**How to complete this task**
Whenever "QRTs" appears in a line, please copy that line from the data.

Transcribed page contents
^^^^^^^^

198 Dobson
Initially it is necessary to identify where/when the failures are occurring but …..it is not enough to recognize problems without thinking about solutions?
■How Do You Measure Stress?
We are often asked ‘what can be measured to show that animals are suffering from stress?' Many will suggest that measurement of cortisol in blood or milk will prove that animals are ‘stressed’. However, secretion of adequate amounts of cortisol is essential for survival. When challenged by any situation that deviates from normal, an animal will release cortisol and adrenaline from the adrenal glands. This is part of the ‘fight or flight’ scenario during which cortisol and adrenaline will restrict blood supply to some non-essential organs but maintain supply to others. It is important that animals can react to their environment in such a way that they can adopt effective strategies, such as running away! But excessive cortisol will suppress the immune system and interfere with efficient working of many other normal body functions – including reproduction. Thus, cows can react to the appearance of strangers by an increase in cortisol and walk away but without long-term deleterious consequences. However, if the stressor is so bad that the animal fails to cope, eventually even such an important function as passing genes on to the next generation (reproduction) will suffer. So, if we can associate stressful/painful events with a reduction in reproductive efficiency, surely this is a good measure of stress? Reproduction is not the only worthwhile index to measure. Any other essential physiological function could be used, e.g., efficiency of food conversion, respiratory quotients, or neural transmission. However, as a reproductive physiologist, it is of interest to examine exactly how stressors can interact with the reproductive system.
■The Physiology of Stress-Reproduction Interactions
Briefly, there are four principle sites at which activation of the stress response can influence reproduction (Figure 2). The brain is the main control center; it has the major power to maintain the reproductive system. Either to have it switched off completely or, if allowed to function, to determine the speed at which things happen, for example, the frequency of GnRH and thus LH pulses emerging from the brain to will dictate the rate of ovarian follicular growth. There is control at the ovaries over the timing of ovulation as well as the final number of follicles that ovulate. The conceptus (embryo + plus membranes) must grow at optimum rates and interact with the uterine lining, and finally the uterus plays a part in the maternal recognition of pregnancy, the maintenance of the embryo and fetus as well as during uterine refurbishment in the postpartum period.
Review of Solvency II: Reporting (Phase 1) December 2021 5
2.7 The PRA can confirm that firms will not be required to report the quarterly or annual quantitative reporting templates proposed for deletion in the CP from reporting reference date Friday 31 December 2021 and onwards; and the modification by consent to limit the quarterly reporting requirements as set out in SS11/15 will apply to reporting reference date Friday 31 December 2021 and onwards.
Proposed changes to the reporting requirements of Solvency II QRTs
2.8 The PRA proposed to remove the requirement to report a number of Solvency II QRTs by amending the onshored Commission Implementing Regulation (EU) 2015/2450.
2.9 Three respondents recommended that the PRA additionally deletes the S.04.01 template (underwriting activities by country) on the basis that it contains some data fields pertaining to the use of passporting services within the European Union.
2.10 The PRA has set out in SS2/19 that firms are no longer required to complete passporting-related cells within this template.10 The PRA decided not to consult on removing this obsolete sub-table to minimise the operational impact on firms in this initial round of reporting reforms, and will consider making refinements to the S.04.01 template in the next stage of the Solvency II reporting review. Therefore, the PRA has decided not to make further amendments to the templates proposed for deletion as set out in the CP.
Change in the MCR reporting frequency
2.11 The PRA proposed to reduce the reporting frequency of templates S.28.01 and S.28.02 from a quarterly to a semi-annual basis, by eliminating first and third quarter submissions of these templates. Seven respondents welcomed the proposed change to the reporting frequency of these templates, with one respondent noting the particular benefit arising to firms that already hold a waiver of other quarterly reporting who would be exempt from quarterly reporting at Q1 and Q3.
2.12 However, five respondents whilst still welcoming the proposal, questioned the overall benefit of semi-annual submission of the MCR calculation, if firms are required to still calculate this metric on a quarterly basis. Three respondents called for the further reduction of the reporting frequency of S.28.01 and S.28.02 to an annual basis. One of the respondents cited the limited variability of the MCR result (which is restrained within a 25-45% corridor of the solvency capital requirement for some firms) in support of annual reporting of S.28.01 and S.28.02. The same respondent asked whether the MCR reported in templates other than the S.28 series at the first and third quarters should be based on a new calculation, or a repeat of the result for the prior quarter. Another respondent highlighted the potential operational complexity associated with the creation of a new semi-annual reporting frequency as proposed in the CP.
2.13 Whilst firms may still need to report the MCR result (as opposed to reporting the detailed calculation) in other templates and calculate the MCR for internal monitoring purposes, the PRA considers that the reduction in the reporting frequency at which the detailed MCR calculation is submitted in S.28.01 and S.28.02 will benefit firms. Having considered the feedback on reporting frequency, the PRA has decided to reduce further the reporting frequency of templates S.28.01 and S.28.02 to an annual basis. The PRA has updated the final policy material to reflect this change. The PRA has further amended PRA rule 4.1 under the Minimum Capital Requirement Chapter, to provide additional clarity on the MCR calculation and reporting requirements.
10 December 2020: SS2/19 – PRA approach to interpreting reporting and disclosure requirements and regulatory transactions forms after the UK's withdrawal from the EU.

^^^^^^^^

**Answer box**
Proposed changes to the reporting requirements of Solvency II QRTs
2.8 The PRA proposed to remove the requirement to report a number of Solvency II QRTs by amending the onshored Commission Implementing Regulation (EU) 2015/2450.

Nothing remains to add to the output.